ScanPyramids mission

Cosmic rays reveal unknown void in the Great Pyramid of Giza

Some 4500 years ago, the ancient Egyptians built the Great Pyramid of Giza as a tomb for the pharaoh Khufu, also known as Cheops, one that would ferry him to the afterlife. Now, using subatomic particles raining down from the heavens, a team of physicists has found a previously unknown cavity within Khufu’s great monument.

“Such a big void can’t be an accident,” says Mehdi Tayoubi, president of the non-profit Heritage Innovation Preservation Institute in Paris, who led the research. The discovery has already stirred the interest of archaeologists and particle physicists alike.

Made of an estimated 2.3 million stone blocks and standing 140 meters tall and 230 meters wide, the Great Pyramid is an engineering mystery, much like its two smaller sister pyramids, Khafre’s and Menkaure’s. Archaeologists know that it was built for Khufu, who died in 2566 B.C.E. But they have long wondered exactly how the pyramid was constructed and structured.

Now, archaeologists are getting help from an unlikely source: cosmic rays, subatomic particles that rain down from space. In fact, a team of physicists has found a previously unknown void within the pyramid by imaging it with muons, high-energy byproducts of cosmic rays that are created when protons and other atomic nuclei strike the atmosphere.

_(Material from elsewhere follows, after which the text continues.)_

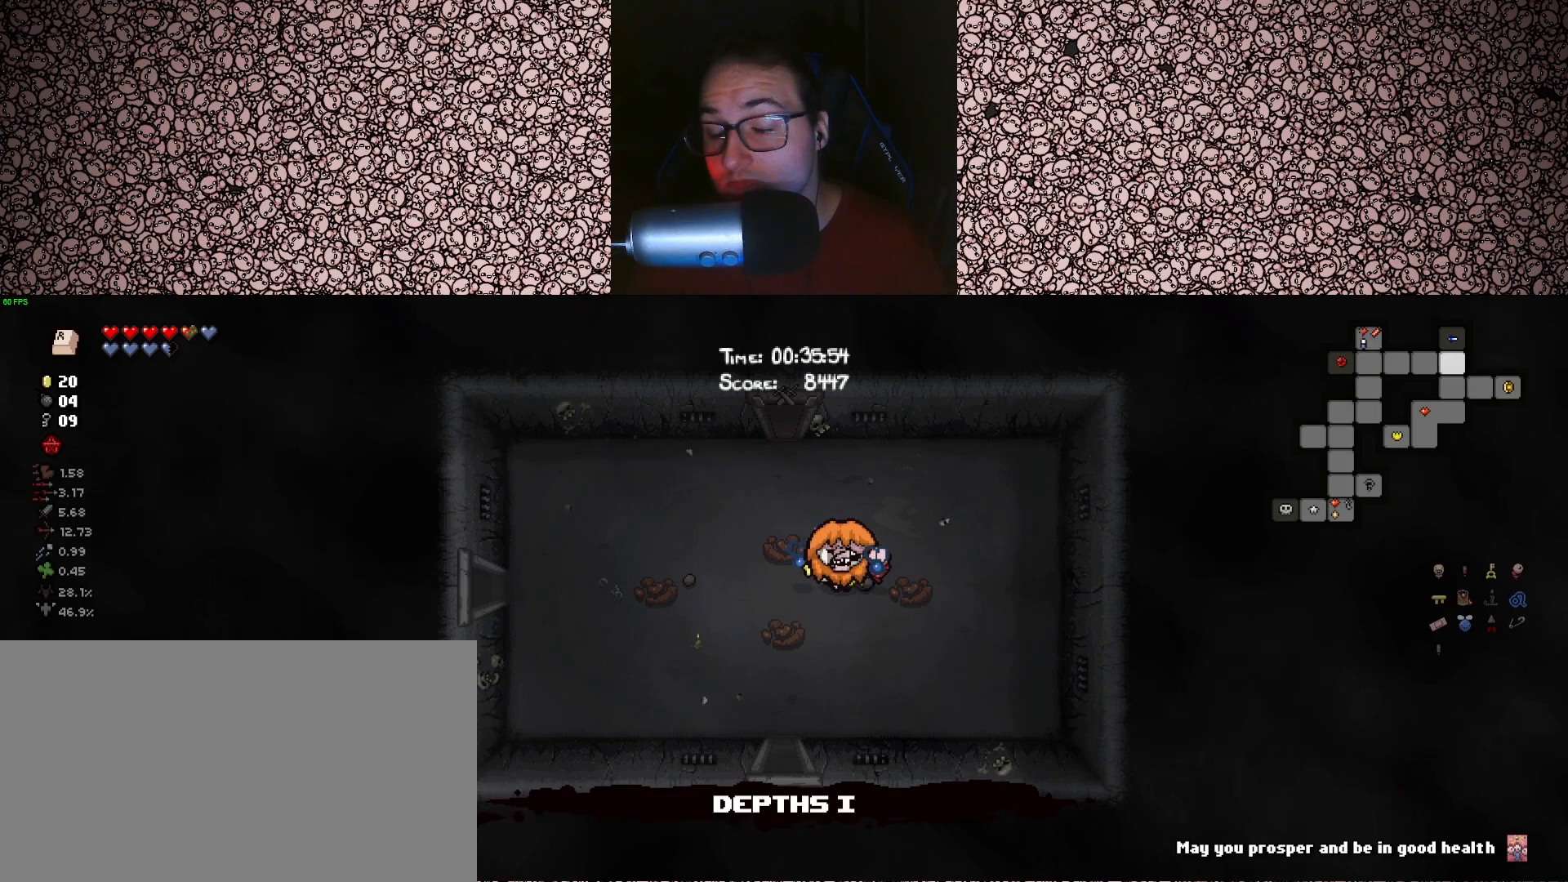
{"keys": ["a", "s", "tab"], "events": [[350, "s", "down"], [433, "a", "down"]]}
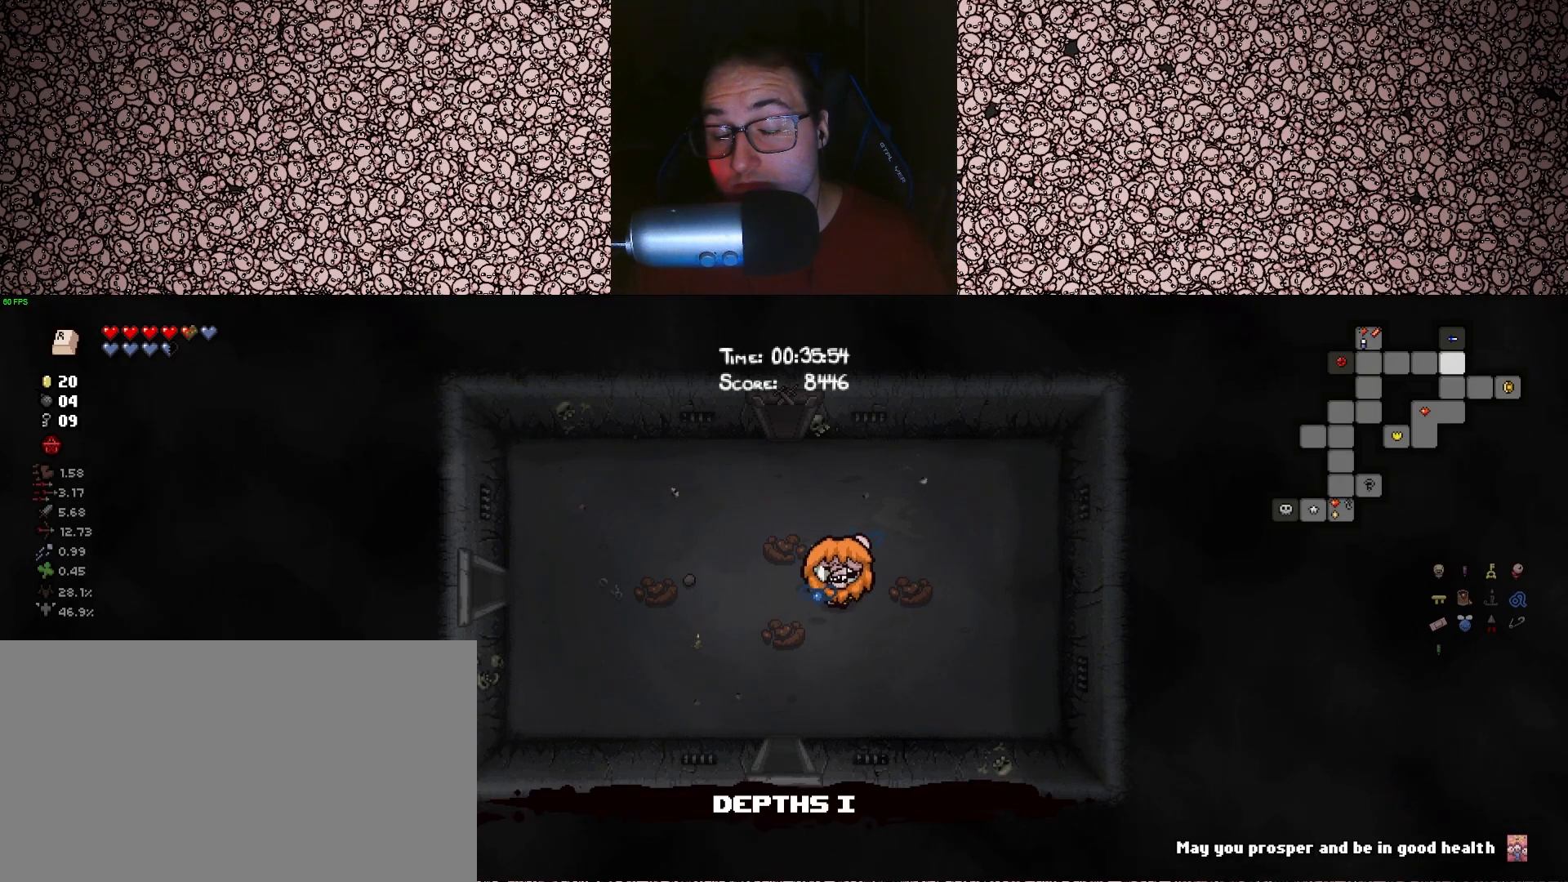
{"keys": ["s", "tab"], "events": [[417, "a", "up"]]}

Every minute, tens of thousands of muons pass through each square meter of Earth. The particles are much like electrons but 207 times as massive. Because they’re so heavy, the negatively charged particles can travel through hundreds of meters of stone before being absorbed—whereas electrons make it only a few centimeters. So just as doctors use x-rays to look into our bodies, physicists can use muons to peek into thick structures—from volcanoes to disabled nuclear power plants. To do that, all researchers need to do is to place a muon detector, such as tile-sized special photographic films, underneath, within, or near an object and count the number of muons coming through the thing in different directions.

One of the first times scientists used muon imaging was to search for hidden chambers in Khafre’s pyramid at Giza in the late 1960s. None was discovered. This time around, after a 2016 experiment revealed anomalies that could indicate something behind its walls, scientists set out to image Khufu’s pyramid. To do that they placed various direction-sensitive muon detectors in the queen’s chamber and in an adjacent corridor within the pyramid and at its base on the north side, and analyzed the collected data every 2 to 5 months. As proof of principle, they confirmed the presence of three known large cavities: the queen’s and king’s chambers, and a long corridor that connects them, known as the grand gallery.

But, just above the grand gallery the researchers also spotted a new void area, they report today in Nature. The new cavity is nearly 8 meters high, 2 meters wide, and at least 30 meters long—like a cathedral, but much narrower—and it rises 20 meters above the ground in the pyramid’s core.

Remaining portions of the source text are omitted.